═════ TASK DATA

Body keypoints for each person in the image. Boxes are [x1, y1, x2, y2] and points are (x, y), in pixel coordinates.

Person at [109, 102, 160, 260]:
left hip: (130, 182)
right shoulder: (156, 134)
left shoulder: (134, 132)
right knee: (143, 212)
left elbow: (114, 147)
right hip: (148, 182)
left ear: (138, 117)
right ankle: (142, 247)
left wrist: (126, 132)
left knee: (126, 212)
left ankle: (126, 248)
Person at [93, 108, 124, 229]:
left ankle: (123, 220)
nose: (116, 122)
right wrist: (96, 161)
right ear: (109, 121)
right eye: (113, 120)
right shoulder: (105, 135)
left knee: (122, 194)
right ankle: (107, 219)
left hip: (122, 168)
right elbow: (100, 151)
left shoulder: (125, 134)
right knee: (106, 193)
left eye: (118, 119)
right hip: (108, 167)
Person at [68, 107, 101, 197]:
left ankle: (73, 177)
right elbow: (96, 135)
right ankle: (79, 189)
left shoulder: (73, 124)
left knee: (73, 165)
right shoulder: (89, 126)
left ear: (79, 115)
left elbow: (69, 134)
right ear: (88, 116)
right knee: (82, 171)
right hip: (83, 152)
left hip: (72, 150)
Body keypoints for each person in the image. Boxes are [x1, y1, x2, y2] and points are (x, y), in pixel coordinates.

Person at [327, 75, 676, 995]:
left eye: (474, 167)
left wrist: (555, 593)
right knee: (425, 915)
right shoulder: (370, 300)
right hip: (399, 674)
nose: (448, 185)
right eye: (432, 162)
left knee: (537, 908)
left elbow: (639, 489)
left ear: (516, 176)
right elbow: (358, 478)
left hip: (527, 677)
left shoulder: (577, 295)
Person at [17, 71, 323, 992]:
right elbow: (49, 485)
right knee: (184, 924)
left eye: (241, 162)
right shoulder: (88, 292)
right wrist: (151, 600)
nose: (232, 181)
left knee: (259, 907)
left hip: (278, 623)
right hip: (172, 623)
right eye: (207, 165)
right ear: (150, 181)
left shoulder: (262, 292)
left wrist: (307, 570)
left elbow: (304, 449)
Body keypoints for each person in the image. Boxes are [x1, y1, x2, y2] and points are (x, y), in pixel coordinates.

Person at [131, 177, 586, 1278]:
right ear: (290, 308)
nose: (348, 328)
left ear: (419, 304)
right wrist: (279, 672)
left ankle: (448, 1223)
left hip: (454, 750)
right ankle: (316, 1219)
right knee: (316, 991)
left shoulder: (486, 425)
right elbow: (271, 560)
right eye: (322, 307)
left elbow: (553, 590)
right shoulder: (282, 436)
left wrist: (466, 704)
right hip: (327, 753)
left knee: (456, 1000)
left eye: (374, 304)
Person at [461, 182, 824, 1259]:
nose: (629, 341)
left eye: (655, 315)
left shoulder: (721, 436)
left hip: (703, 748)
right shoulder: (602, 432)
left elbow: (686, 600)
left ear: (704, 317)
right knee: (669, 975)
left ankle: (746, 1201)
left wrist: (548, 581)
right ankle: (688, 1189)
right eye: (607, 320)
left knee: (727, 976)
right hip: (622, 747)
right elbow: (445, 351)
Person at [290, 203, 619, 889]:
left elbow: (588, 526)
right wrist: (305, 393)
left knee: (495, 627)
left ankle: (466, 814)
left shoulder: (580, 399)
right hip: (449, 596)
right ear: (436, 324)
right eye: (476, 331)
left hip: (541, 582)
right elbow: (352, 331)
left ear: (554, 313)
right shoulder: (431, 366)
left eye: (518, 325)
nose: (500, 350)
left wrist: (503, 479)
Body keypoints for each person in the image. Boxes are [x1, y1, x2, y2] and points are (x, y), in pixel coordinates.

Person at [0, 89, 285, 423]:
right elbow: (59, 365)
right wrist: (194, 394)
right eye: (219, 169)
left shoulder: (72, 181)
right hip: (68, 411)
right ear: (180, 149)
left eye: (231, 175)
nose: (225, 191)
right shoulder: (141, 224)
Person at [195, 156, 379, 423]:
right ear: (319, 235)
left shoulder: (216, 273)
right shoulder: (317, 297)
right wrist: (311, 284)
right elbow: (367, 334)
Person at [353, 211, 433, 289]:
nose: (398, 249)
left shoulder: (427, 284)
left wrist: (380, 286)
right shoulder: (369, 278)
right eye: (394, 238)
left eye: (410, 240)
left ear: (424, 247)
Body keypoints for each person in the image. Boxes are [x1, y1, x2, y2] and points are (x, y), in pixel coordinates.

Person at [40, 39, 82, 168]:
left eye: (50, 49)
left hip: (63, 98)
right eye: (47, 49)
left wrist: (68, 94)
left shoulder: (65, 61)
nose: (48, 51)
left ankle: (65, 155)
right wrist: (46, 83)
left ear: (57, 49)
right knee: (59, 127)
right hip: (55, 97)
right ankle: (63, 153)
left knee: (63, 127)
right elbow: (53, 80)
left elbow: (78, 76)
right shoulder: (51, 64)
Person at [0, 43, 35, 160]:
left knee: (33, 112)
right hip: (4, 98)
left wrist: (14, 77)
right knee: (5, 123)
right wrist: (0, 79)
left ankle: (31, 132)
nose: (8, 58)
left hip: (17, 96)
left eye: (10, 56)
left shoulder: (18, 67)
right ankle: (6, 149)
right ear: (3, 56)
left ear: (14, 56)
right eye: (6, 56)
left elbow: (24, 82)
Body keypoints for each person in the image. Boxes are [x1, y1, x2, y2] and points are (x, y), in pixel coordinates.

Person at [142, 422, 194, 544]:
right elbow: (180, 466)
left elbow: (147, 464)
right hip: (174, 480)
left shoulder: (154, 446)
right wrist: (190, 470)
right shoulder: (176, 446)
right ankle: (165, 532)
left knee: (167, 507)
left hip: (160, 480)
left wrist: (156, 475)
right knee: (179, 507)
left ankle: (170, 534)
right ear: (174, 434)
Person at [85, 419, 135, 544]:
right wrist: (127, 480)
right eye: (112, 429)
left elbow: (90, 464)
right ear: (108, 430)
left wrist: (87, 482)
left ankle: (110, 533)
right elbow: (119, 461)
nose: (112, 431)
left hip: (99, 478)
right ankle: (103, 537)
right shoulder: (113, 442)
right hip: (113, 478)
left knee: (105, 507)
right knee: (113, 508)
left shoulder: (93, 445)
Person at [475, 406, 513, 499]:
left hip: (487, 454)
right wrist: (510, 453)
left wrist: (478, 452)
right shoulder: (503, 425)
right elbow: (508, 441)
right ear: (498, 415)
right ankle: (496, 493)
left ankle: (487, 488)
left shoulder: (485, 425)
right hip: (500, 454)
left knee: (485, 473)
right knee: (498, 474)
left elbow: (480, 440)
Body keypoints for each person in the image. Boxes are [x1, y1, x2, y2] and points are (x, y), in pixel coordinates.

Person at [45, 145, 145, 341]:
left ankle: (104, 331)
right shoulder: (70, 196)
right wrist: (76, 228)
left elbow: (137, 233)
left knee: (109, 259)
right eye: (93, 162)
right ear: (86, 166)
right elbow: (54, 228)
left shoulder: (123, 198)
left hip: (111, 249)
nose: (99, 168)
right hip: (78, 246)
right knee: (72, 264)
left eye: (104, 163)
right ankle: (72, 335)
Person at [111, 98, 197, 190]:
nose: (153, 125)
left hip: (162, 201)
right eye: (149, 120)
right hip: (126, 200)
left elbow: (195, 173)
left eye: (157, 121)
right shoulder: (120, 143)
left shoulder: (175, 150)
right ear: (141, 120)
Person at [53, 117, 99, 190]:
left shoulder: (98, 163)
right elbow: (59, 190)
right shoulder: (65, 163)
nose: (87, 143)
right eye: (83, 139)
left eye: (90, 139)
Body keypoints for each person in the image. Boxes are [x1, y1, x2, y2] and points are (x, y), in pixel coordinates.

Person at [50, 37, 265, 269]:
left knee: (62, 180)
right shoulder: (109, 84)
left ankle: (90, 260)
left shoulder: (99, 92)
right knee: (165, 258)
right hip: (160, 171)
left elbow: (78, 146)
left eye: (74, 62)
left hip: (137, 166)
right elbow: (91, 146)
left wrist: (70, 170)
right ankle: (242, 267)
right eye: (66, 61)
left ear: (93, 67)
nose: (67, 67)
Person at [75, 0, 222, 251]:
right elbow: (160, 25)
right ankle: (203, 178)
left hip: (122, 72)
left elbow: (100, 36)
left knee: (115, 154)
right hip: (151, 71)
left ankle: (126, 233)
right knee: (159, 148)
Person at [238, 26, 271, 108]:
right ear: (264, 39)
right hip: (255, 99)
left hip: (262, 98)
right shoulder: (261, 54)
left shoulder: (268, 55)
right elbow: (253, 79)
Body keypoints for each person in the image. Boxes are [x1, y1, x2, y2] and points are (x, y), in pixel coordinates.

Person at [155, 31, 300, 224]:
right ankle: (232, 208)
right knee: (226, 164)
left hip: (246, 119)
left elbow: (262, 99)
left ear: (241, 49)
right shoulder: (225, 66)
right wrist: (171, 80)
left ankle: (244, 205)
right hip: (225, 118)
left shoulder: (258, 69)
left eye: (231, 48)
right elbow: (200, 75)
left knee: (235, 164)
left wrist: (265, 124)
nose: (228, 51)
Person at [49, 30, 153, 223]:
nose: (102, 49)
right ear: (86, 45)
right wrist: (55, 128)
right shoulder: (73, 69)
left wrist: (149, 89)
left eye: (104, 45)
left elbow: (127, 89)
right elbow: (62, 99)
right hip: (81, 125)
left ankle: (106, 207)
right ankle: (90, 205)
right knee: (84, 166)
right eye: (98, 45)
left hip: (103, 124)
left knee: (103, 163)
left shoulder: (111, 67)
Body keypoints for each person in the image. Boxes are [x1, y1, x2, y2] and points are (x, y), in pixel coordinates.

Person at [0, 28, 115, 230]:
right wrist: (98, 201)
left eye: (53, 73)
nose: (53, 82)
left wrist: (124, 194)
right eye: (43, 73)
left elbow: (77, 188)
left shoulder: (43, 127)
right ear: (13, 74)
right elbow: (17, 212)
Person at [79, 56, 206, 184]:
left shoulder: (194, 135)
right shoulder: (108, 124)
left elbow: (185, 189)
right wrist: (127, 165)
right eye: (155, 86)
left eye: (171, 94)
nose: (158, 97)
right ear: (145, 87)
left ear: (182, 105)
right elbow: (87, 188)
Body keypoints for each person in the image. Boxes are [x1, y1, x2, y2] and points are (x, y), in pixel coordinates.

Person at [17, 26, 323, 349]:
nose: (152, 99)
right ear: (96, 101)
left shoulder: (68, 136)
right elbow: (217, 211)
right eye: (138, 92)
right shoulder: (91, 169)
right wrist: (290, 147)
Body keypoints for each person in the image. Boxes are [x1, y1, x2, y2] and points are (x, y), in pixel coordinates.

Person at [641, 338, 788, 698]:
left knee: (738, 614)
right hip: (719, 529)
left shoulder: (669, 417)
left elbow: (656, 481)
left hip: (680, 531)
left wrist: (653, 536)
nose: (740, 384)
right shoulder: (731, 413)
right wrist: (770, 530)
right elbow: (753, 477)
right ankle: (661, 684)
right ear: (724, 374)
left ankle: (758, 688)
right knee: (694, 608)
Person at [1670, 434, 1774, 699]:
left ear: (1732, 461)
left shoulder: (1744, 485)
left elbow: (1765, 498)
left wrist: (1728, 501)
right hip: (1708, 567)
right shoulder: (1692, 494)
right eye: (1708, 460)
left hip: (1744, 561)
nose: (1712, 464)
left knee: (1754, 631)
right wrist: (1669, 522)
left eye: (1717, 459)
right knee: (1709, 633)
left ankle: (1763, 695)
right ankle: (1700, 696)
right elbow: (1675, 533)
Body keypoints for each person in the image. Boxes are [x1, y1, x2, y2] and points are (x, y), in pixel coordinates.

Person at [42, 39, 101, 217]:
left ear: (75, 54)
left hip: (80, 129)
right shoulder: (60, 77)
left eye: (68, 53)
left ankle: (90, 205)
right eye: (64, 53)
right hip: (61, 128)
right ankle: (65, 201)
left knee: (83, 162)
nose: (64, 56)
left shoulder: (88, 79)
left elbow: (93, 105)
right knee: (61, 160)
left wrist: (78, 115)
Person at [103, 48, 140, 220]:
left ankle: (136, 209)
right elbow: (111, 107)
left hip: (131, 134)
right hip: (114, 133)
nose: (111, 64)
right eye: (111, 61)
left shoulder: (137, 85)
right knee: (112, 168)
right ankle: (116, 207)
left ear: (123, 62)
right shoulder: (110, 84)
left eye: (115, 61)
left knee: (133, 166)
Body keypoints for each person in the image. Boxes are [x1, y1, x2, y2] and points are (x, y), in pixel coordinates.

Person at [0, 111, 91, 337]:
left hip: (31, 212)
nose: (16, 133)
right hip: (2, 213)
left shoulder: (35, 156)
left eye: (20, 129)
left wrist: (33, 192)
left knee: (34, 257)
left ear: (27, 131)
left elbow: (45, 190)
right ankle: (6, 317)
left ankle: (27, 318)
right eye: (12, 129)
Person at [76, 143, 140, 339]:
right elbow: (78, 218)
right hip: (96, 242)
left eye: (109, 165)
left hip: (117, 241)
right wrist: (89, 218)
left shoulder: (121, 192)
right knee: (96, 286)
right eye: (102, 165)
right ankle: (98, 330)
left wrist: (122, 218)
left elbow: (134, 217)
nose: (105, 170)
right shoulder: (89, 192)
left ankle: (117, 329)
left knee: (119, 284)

══════════

INSTRUCTIONS FOR THE TASK
From the material above, retype precisely the lines between the line holding "right shoulder: (109, 84)" and the line holding "left hip: (122, 72)", inclusive, and nothing beyond them.

SOLUTION BELOW
right shoulder: (109, 84)
left ankle: (90, 260)
left shoulder: (99, 92)
right knee: (165, 258)
right hip: (160, 171)
left elbow: (78, 146)
left eye: (74, 62)
left hip: (137, 166)
right elbow: (91, 146)
left wrist: (70, 170)
right ankle: (242, 267)
right eye: (66, 61)
left ear: (93, 67)
nose: (67, 67)
Person at [75, 0, 222, 251]:
right elbow: (160, 25)
right ankle: (203, 178)
left hip: (122, 72)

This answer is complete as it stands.